Although multi-threading is an essential topic in the times of multi-core processors, the obvious lack of answers is a clear mark:
There is no sufficient general strategy to decide for the number of cores.
There are too many factors, which influence the efficiency of the distribution to threads:
- Hyper-threading can increase or decrease the processing time.
- The (dynamically changing) number of not busy cores is unknown.
- Turbo-boost can slow down the processing, when more cores are active. (Btw., "turbo-boost" is a funny name for a feature, which slows down the processor, when all cores are busy.

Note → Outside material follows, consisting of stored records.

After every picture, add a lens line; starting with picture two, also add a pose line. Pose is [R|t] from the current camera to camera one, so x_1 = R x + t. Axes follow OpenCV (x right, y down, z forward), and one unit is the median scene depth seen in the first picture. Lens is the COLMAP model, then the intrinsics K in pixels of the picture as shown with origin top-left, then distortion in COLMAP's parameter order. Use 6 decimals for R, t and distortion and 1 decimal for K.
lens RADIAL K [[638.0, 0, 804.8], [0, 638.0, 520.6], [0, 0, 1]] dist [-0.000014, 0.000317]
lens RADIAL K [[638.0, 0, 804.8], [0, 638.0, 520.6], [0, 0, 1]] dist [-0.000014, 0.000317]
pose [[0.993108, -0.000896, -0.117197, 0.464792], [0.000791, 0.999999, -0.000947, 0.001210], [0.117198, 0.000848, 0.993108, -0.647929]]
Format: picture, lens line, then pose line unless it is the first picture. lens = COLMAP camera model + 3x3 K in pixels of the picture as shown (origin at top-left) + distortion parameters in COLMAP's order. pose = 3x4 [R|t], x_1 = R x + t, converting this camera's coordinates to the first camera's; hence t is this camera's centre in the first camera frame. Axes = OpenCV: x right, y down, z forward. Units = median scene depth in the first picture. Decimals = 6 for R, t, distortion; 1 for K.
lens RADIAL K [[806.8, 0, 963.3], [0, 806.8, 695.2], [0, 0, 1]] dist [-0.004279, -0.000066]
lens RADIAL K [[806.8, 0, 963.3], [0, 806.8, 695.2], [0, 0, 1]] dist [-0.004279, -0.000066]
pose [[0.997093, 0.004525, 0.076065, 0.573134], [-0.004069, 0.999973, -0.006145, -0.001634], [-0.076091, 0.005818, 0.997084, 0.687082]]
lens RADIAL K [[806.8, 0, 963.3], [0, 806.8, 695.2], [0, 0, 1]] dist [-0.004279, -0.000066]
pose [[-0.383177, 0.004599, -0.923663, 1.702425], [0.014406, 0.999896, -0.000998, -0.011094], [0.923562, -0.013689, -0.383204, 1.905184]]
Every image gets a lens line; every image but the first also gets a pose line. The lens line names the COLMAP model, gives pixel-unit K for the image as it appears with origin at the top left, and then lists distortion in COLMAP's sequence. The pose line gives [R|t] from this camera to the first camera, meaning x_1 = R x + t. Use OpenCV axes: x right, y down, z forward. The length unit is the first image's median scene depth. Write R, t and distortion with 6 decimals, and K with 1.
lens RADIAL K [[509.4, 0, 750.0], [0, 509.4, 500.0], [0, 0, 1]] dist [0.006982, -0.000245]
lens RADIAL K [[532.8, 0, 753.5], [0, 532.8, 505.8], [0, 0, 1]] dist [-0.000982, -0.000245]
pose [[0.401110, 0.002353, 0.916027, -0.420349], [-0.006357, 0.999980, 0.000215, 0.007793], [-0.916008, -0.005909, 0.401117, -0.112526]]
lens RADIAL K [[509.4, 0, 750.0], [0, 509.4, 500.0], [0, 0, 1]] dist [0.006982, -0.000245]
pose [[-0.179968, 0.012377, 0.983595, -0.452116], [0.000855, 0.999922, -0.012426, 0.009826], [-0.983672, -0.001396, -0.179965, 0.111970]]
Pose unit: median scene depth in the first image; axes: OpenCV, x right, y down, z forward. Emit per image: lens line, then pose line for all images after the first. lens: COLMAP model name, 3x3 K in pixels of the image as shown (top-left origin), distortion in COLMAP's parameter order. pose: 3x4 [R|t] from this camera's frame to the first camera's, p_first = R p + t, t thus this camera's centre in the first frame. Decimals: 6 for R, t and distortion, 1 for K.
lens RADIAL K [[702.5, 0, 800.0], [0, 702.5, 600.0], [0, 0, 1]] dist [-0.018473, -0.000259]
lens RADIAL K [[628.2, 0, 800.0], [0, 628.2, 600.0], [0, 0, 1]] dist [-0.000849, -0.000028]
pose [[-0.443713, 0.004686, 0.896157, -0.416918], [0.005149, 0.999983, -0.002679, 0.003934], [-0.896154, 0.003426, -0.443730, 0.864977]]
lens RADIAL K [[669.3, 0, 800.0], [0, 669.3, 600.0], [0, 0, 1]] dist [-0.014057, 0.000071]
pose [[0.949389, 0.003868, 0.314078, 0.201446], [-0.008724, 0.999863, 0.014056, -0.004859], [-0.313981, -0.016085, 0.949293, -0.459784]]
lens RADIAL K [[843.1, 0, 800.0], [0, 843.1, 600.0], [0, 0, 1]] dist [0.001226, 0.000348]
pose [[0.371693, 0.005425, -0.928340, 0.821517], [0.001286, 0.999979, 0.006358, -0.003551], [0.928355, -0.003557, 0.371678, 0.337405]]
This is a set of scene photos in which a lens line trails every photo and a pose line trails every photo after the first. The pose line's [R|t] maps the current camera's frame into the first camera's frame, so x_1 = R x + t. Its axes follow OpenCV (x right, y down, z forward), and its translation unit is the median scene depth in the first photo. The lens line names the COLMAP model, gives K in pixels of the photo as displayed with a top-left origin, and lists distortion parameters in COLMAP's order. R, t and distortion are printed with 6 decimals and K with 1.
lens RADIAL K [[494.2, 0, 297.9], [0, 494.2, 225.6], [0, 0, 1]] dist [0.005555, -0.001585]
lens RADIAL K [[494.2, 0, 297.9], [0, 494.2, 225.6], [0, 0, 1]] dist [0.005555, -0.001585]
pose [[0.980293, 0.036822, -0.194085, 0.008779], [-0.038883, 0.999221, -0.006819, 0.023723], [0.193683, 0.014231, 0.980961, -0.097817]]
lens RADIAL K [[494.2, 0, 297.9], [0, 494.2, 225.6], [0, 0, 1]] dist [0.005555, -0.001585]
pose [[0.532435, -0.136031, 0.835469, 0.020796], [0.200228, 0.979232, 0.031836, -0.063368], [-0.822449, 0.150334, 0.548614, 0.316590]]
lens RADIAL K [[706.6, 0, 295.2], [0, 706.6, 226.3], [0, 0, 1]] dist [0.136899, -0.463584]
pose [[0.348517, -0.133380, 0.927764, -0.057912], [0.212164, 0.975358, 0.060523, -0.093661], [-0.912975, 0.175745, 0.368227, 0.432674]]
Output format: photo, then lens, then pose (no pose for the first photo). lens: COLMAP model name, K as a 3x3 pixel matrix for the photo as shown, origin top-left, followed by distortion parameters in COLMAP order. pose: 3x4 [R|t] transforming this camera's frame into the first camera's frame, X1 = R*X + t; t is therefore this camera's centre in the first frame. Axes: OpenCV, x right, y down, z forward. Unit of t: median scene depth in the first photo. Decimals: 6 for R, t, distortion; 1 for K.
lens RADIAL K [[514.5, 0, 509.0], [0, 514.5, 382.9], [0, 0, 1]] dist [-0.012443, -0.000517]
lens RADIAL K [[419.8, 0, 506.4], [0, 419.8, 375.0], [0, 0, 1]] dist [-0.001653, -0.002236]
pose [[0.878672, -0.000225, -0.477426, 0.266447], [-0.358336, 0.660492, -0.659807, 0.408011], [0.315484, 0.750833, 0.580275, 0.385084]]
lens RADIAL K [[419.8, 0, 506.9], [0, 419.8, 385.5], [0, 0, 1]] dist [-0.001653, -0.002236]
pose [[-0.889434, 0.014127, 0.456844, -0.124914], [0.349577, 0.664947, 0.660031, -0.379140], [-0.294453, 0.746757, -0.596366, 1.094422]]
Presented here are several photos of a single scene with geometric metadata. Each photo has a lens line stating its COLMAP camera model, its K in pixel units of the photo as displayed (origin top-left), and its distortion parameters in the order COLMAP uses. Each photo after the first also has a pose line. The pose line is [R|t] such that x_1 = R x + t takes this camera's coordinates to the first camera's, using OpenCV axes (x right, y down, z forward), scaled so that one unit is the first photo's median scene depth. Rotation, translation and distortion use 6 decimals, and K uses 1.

It is amusing, that the processor manufacturers choose the opposite view, that it runs faster, when some cores are sleeping.)
- It cannot be estimated, if the caches are exhausted.
- The time to start a new thread differs widely between different processors.
Therefore the following might be a fair solution:
- Let N be the number of real (or virtual) processors.
- Split the work into M independent chunks.
- While there are unprocessed chunks and the number of started threads <= N
- Start a new thread which fetches a new chunk autonomously until all data are processed.
- Back to 3.
- Close threads.
Then starting a new, but not needed thread wastes time, but only on a core, which is not working on the problem yet. A small problem will be solved before all threads are started.
Of course this is not an optimal strategy also, but I think it is more efficient than any fixed relation between the number of indpendent chunks and cores.